Choosing Random Elements

| 15 Comments | No TrackBacks

Choosing random elements from a set of items is a problem that appears regularly. If you are already given the array of items, this can be implemented trivially:

import random
def random_element( a, N ):
    return a[ int( random.random() * N ) ]

Pick a number between 0 to N - 1, and return the element with that index.

Before we go on, here are “Some Minor Disclaimers”:

I’m aware that Python’s random module has some of these implemented. You are more than encouraged to use those, as the first thing you should do is if someone else did it already! The N can easily be substituted with len(a). It is there to make the parameter explicit. This article is meant for teaching and the coding style aims to make the code as clear (and language-neutral) as possible, and intentionally does not take advantage of a certain Python conciseness!

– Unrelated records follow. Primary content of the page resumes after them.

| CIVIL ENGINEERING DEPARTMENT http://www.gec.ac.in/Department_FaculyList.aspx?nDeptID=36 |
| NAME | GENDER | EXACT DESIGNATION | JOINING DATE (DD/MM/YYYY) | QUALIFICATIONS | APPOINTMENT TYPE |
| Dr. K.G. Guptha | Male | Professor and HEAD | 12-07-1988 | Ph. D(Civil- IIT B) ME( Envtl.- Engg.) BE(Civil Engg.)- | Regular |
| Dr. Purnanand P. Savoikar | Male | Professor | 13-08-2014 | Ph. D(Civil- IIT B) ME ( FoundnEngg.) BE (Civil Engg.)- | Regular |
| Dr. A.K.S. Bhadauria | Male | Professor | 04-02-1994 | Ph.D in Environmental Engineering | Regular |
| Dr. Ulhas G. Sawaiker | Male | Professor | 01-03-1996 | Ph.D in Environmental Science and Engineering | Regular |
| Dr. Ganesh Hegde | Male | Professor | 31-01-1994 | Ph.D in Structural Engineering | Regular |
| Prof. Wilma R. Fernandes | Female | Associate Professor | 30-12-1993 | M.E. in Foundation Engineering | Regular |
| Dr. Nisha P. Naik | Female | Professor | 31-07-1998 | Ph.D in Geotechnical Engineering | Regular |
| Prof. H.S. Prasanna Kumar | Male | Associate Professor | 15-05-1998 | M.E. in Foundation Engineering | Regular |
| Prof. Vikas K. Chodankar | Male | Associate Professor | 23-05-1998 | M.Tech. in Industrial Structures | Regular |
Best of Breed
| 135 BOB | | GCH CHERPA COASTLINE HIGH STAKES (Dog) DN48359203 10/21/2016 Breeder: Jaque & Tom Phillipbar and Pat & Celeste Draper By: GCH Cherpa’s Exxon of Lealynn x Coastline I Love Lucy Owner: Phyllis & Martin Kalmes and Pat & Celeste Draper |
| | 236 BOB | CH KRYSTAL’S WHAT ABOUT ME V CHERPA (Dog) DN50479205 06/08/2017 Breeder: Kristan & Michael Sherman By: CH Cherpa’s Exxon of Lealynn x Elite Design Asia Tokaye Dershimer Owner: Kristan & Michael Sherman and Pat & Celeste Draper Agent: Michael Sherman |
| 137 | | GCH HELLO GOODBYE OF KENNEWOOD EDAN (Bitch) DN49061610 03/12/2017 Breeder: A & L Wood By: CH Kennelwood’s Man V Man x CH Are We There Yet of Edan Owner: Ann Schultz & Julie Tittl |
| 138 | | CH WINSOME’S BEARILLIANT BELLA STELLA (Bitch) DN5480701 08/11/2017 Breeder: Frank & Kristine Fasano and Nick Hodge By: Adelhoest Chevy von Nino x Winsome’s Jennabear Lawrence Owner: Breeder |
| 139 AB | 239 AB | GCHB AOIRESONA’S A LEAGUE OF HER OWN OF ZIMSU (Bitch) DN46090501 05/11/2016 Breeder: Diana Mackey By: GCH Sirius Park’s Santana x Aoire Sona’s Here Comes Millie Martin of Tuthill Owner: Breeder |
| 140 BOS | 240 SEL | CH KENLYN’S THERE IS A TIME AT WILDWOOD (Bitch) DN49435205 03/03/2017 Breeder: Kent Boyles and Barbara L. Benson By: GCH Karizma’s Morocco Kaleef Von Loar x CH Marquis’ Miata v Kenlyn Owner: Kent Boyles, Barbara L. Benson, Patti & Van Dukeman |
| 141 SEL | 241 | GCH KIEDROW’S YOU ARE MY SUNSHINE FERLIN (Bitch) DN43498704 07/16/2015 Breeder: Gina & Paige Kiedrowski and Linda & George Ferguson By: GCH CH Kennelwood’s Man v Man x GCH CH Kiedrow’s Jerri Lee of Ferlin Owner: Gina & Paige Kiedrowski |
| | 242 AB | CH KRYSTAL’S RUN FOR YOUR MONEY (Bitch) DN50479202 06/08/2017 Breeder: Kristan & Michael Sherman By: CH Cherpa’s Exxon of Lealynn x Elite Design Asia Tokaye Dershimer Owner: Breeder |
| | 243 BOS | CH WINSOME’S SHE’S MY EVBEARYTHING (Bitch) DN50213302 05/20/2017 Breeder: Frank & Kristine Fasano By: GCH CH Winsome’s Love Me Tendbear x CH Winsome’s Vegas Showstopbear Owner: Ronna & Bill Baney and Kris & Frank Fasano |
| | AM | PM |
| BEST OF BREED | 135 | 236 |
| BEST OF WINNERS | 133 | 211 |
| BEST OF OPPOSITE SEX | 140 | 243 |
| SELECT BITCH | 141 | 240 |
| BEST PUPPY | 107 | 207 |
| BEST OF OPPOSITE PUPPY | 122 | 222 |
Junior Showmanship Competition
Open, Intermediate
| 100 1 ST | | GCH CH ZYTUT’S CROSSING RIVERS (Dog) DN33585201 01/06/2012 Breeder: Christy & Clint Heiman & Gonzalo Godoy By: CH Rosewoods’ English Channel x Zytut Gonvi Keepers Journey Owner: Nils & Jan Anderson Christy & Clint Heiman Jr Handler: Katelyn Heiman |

The Perl Cookbook has an optimization that is subtle, but amazingly concise:

srand;
rand($.) < 1 && ($line = $_) while <>;
# $line is the random line

Rewritten in Python, with an iterator instead of a file:

import random
def random_element_iterator( iterator ):
    N = 0

    for item in iterator:
        N += 1
        # 1/N chance
        if random.random() * N < 1:
            element = item

    return element

For the N-th element of the iterator, there is a 1/N probability of keeping that line. When I first came upon it, it worked like magic. It doesn’t have to stay that way — you can prove this with induction.

The base case N = 1 is true: the first element has 100% chance of being picked. The second element has 50% chance of being picked (and in this case, the first element is kept with 50% probability as well).

Suppose for the first N items, the probability of choosing any of the N elements is equal — 1/N. When you process the item N+1, the probability of it being chosen is 1/(N+1), which is by definition above. The probability of choosing any previous item was 1/N, and with N/(N+1) probability of staying that way - (1/N) * (N /(N+1)) = 1/(N+1). Each of the N+1 items now has 1/(N+1) of being chosen.

This was my first exposure to an online algorithm — you don’t need to know how many elements we need to account for. This is particularly practical, as in the Perl Cookbook example, it means you do not have to keep all the data in the memory to retrieve a random item — you can only need enough memory to store one item.

It turns out that this was covered in Knuth’s “The Art of Computer Programming”, which I read a few years later:

Can we pick a random element from a set of items whose cardinality we do not know?


Let’s revisit the naive algorithm. It’s as simple as returning one element based on a randomly generated index.

Now let’s take a look at the Fisher-Yates algorithm:

import random
def shuffle( a, N ):
    for i in range( N - 1, 0, -1 ):
        j = int( random.random() * i )
        a[i], a[j] = a[j], a[i]
    return a

This is the canonical way to create an unbiased shuffled array, meaning each of the possible permutation is equally likely. This is O( N ) time, which is as good as it gets, with O( N ) space. On every step of the iteration, you’re getting one random item from the remaining items. Did you make the connection? The naive algorithm can be viewed as one step of this iteration, returning the first element.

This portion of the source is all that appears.